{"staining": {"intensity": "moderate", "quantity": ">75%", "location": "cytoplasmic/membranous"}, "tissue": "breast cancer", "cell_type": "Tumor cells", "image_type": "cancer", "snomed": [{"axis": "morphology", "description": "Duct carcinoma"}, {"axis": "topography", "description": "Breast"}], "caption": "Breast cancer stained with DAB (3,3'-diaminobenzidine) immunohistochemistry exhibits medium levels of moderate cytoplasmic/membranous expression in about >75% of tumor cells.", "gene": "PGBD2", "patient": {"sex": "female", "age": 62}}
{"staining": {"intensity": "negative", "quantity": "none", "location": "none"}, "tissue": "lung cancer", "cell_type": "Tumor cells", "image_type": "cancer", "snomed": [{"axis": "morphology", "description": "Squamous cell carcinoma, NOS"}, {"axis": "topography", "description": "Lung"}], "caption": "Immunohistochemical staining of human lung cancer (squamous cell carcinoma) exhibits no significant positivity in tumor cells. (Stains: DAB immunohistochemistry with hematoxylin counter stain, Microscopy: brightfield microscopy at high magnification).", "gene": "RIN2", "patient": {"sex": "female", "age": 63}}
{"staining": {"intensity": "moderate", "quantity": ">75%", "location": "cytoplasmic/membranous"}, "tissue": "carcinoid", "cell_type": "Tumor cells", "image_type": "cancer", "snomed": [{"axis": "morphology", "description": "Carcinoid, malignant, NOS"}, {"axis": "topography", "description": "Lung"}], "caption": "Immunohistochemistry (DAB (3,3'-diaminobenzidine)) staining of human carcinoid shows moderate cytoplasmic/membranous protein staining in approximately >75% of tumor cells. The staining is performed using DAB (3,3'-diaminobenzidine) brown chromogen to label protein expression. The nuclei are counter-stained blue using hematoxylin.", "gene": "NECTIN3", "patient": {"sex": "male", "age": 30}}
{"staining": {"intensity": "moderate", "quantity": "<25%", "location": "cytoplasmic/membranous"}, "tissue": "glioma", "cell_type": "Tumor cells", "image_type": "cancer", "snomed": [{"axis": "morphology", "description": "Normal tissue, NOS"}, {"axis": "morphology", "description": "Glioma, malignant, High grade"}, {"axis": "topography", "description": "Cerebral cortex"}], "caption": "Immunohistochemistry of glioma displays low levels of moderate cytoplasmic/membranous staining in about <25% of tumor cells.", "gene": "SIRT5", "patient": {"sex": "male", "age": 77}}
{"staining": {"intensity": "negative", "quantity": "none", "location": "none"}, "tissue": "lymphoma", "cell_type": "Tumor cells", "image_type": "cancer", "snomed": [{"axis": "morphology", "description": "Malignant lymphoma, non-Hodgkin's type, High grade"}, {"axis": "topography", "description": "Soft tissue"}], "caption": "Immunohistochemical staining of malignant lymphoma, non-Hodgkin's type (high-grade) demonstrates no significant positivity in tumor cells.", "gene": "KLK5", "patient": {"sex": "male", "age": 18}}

========================================

§ ACTIVITY: What you return must match the listing exactly, with nothing missing.

§ ANSWER TO THIS EXERCISE:
{"staining": {"intensity": "moderate", "quantity": ">75%", "location": "cytoplasmic/membranous"}, "tissue": "breast cancer", "cell_type": "Tumor cells", "image_type": "cancer", "snomed": [{"axis": "morphology", "description": "Duct carcinoma"}, {"axis": "topography", "description": "Breast"}], "caption": "Breast cancer stained with DAB (3,3'-diaminobenzidine) immunohistochemistry exhibits medium levels of moderate cytoplasmic/membranous expression in about >75% of tumor cells.", "gene": "PGBD2", "patient": {"sex": "female", "age": 62}}
{"staining": {"intensity": "negative", "quantity": "none", "location": "none"}, "tissue": "lung cancer", "cell_type": "Tumor cells", "image_type": "cancer", "snomed": [{"axis": "morphology", "description": "Squamous cell carcinoma, NOS"}, {"axis": "topography", "description": "Lung"}], "caption": "Immunohistochemical staining of human lung cancer (squamous cell carcinoma) exhibits no significant positivity in tumor cells. (Stains: DAB immunohistochemistry with hematoxylin counter stain, Microscopy: brightfield microscopy at high magnification).", "gene": "RIN2", "patient": {"sex": "female", "age": 63}}
{"staining": {"intensity": "moderate", "quantity": ">75%", "location": "cytoplasmic/membranous"}, "tissue": "carcinoid", "cell_type": "Tumor cells", "image_type": "cancer", "snomed": [{"axis": "morphology", "description": "Carcinoid, malignant, NOS"}, {"axis": "topography", "description": "Lung"}], "caption": "Immunohistochemistry (DAB (3,3'-diaminobenzidine)) staining of human carcinoid shows moderate cytoplasmic/membranous protein staining in approximately >75% of tumor cells. The staining is performed using DAB (3,3'-diaminobenzidine) brown chromogen to label protein expression. The nuclei are counter-stained blue using hematoxylin.", "gene": "NECTIN3", "patient": {"sex": "male", "age": 30}}
{"staining": {"intensity": "moderate", "quantity": "<25%", "location": "cytoplasmic/membranous"}, "tissue": "glioma", "cell_type": "Tumor cells", "image_type": "cancer", "snomed": [{"axis": "morphology", "description": "Normal tissue, NOS"}, {"axis": "morphology", "description": "Glioma, malignant, High grade"}, {"axis": "topography", "description": "Cerebral cortex"}], "caption": "Immunohistochemistry of glioma displays low levels of moderate cytoplasmic/membranous staining in about <25% of tumor cells.", "gene": "SIRT5", "patient": {"sex": "male", "age": 77}}
{"staining": {"intensity": "negative", "quantity": "none", "location": "none"}, "tissue": "lymphoma", "cell_type": "Tumor cells", "image_type": "cancer", "snomed": [{"axis": "morphology", "description": "Malignant lymphoma, non-Hodgkin's type, High grade"}, {"axis": "topography", "description": "Soft tissue"}], "caption": "Immunohistochemical staining of malignant lymphoma, non-Hodgkin's type (high-grade) demonstrates no significant positivity in tumor cells.", "gene": "KLK5", "patient": {"sex": "male", "age": 18}}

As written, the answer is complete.